__DIRECTIONS FOR THIS TASK__. For the records below, give the number of lines in which "Enrollment" appears, and add nothing else.
+ + + + + + +
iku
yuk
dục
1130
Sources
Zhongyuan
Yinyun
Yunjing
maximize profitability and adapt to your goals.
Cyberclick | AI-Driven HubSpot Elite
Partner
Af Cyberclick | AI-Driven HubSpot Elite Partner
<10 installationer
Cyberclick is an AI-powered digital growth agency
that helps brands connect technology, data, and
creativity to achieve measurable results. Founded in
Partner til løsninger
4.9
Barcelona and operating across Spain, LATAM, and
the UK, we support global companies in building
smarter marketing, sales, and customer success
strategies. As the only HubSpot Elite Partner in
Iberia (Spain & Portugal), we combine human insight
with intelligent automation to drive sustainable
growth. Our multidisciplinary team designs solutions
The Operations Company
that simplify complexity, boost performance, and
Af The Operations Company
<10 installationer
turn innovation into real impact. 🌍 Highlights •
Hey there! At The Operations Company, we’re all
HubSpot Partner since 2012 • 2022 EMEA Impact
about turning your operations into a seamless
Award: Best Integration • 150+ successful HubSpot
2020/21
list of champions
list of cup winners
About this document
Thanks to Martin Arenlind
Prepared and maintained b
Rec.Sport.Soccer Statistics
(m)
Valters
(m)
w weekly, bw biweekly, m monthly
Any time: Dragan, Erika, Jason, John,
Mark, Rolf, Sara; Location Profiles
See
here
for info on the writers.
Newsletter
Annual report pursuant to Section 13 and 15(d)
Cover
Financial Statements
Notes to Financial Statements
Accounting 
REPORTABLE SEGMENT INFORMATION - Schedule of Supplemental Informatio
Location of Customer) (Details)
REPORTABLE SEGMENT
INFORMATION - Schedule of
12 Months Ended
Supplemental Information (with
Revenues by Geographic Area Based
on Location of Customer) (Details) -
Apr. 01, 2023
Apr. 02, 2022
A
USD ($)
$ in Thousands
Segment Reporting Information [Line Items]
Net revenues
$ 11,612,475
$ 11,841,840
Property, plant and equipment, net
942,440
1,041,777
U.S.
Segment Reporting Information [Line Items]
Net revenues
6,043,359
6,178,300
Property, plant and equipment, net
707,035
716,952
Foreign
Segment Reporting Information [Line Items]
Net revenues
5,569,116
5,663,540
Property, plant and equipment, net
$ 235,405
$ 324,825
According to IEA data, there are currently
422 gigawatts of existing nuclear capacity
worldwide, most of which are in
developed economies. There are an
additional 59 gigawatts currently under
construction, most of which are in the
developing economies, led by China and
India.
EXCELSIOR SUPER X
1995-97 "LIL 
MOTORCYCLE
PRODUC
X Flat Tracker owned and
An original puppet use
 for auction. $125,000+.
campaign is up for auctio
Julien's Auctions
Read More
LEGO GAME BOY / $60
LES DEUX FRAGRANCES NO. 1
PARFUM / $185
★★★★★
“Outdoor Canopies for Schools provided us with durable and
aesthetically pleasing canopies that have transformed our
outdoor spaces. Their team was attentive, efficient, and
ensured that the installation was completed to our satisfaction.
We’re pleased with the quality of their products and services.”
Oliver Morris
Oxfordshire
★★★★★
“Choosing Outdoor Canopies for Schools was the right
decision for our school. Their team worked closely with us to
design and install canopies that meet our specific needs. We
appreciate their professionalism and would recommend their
+ + + + + + +
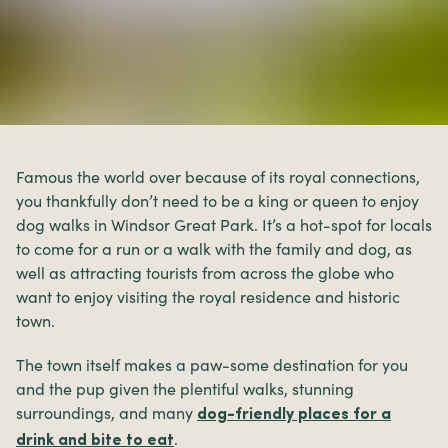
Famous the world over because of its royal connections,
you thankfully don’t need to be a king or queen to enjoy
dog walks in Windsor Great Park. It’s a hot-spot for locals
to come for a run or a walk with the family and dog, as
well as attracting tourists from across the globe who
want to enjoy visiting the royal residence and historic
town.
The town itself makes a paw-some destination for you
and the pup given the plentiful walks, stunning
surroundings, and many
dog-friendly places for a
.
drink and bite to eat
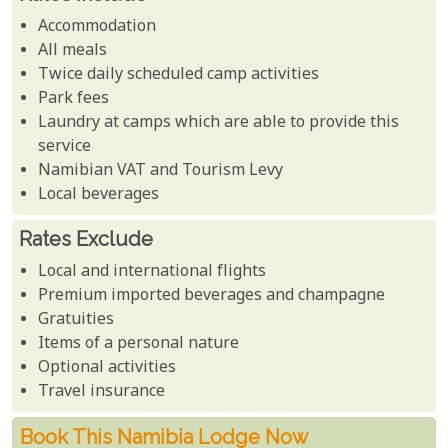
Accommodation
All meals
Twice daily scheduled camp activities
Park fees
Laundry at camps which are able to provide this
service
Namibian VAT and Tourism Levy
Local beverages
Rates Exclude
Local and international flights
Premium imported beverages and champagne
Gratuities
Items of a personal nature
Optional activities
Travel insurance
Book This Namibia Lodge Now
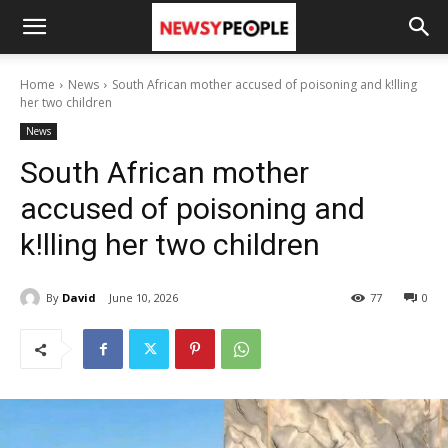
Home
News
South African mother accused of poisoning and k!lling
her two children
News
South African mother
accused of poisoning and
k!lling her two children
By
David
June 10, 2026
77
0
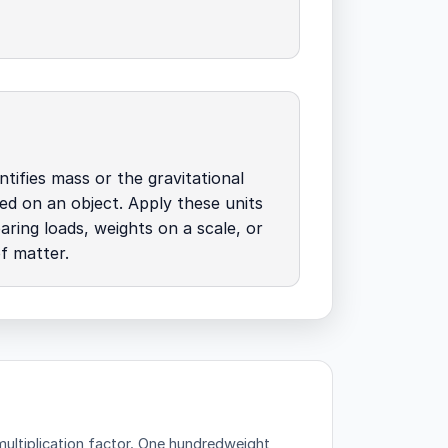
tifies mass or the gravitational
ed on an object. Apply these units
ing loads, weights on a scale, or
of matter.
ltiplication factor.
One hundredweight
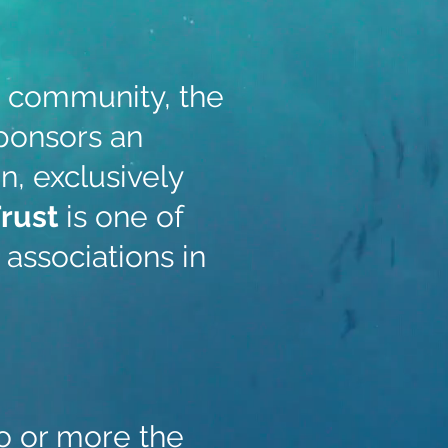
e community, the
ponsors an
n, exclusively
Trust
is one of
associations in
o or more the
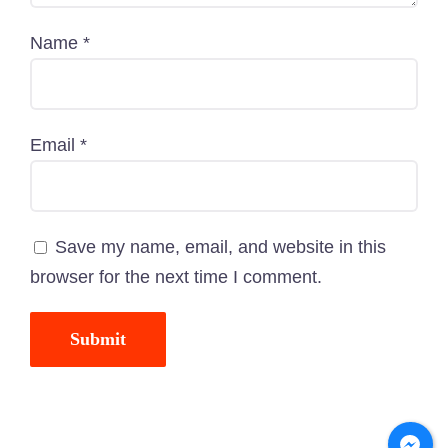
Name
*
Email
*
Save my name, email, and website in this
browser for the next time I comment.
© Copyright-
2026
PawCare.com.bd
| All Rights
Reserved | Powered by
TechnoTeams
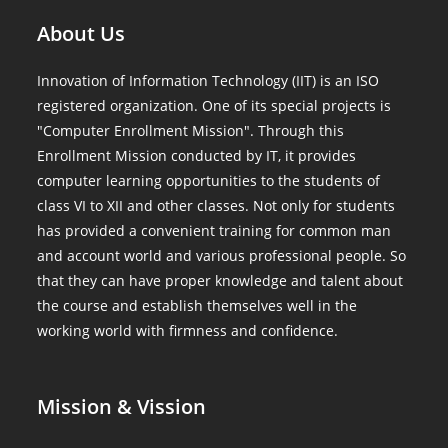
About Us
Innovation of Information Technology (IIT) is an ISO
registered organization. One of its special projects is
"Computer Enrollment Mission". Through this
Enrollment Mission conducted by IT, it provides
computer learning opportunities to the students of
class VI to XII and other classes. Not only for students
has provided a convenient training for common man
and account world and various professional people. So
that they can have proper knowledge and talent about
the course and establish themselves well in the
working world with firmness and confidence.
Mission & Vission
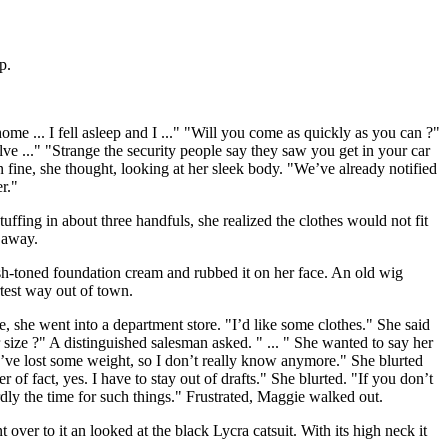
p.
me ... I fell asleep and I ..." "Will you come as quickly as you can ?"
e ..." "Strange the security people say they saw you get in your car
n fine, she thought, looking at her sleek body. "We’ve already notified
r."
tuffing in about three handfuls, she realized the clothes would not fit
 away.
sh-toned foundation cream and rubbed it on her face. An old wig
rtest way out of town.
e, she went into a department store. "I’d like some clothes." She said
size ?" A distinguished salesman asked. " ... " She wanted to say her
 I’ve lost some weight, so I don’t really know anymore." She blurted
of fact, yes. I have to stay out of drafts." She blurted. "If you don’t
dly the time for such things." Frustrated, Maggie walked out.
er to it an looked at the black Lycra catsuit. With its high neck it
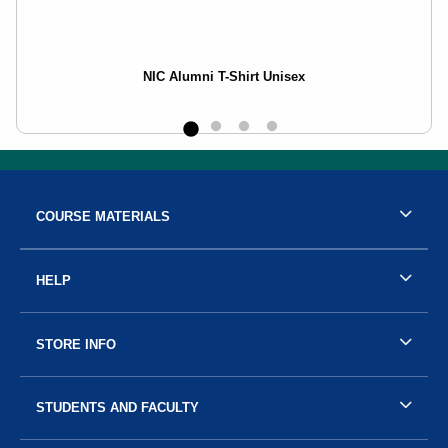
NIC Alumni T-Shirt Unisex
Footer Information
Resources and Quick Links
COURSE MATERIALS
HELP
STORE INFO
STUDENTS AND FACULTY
+ + + + + + +
__WRITTEN ANSWER__. 2